On the relationship between MinHash, Minimizers, and CNNs: an exploration through hash functions
Date: February 25th, 2022 @ 3pm-4pm
Location: Center for Biotechnology and Life Sciences. Room 100
Host: Noah Daniels
Talk Description
The selection of subsampled k-mer features in strings is one of the primitive tasks enabling efficient genomics algorithms. These subsampled k-mers have been employed for everything from accelerated read mapping, approximate pairwise distances, and taxonomic classification.
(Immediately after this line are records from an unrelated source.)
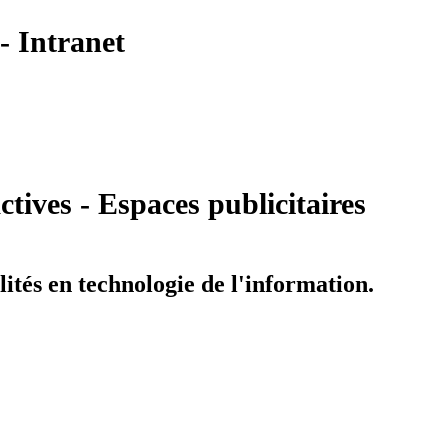
- Intranet
tives - Espaces publicitaires
ités en technologie de l'information.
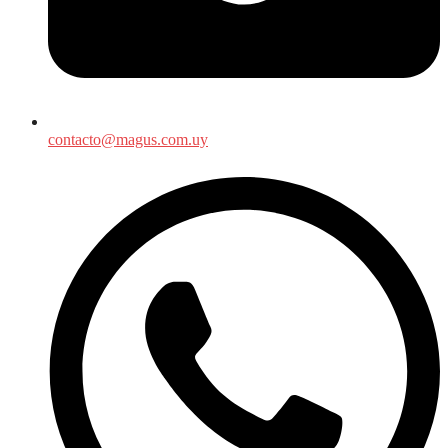
contacto@magus.com.uy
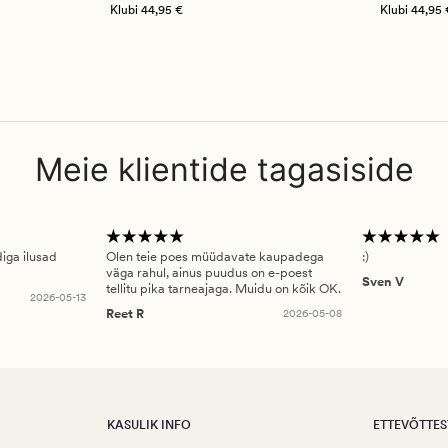
Klubi
44,95 €
Klubi
44,95 
Meie klientide tagasiside
diga ilusad
Olen teie poes müüdavate kaupadega
:)
väga rahul, ainus puudus on e-poest
Sven V
tellitu pika tarneajaga. Muidu on kõik OK.
2026-05-13
Reet R
2026-05-08
KASULIK INFO
ETTEVÕTTES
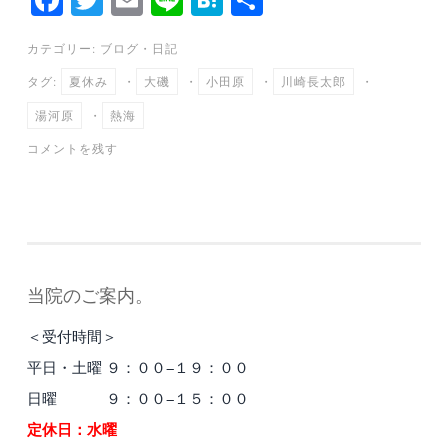
ce
wi
m
ne
at
有
カテゴリー:
ブログ
・
日記
bo
tte
ail
en
タグ:
夏休み
・
大磯
・
小田原
・
川崎長太郎
・
ok
r
a
湯河原
・
熱海
コメントを残す
当院のご案内。
＜受付時間＞
平日・土曜 ９：００−１９：００
日曜 ９：００−１５：００
定休日：水曜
One of the classical means of selecting k-mers is to apply some hash function to the k-mers and keep only the minimum hashed values. When the hash function has the property of min-wise independence, the resulting algorithm is known as MinHash, which is a probabilistic sketch for computing the Jaccard distance between sets. When the hash function is applied on a sliding window of k-mers on a string, we get a canonical set of “minimizers” that can be used as a smaller set of anchors for matching similar strings. However, although related, MinHash and minimizers do not require the same properties from the hash functions used.
In this talk, we discuss three loosely-related topics. First, we prove that we can use a floating-point encoding to reduce the space complexity of storing MinHash values from O(log n) to O(log log n), using the Flajolet-Martin trick of LogLog counters. Second, we show that selecting minimizer-like anchors for string matching in genomics may in fact not be best achieved through uniform random hashing; rather instead, we may want the k-mer selection method to have other properties than min-wise independence. Third and finally, we prove that convolution with a spherical Gaussian random variable results in a hash family that preferentially selects more distinct k-mers as extrema; this is not useful for designing classical hash functions because the output is non-uniform and continuous, but this fact allows us to interpret the initial layers of a convolutional neural network—the convolutional filters followed by max-pooling—as a minimizer-equivalent feature-selection operation.
No knowledge of genomics will be assumed.
Joint work with Jim Shaw and Griffin Weber.